--- Exercise material ---

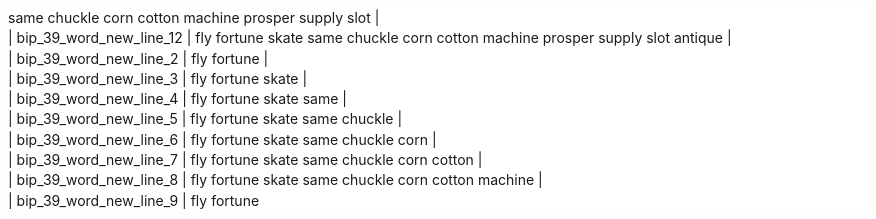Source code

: same
chuckle
corn
cotton
machine
prosper
supply
slot |  
| bip_39_word_new_line_12 | fly
fortune
skate
same
chuckle
corn
cotton
machine
prosper
supply
slot
antique |  
| bip_39_word_new_line_2 | fly
fortune |  
| bip_39_word_new_line_3 | fly
fortune
skate |  
| bip_39_word_new_line_4 | fly
fortune
skate
same |  
| bip_39_word_new_line_5 | fly
fortune
skate
same
chuckle |  
| bip_39_word_new_line_6 | fly
fortune
skate
same
chuckle
corn |  
| bip_39_word_new_line_7 | fly
fortune
skate
same
chuckle
corn
cotton |  
| bip_39_word_new_line_8 | fly
fortune
skate
same
chuckle
corn
cotton
machine |  
| bip_39_word_new_line_9 | fly
fortune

---

### Description of the task
With the images removed, give back every entry exactly as shown.

### Answer
Source code

: same
chuckle
corn
cotton
machine
prosper
supply
slot |  
| bip_39_word_new_line_12 | fly
fortune
skate
same
chuckle
corn
cotton
machine
prosper
supply
slot
antique |  
| bip_39_word_new_line_2 | fly
fortune |  
| bip_39_word_new_line_3 | fly
fortune
skate |  
| bip_39_word_new_line_4 | fly
fortune
skate
same |  
| bip_39_word_new_line_5 | fly
fortune
skate
same
chuckle |  
| bip_39_word_new_line_6 | fly
fortune
skate
same
chuckle
corn |  
| bip_39_word_new_line_7 | fly
fortune
skate
same
chuckle
corn
cotton |  
| bip_39_word_new_line_8 | fly
fortune
skate
same
chuckle
corn
cotton
machine |  
| bip_39_word_new_line_9 | fly
fortune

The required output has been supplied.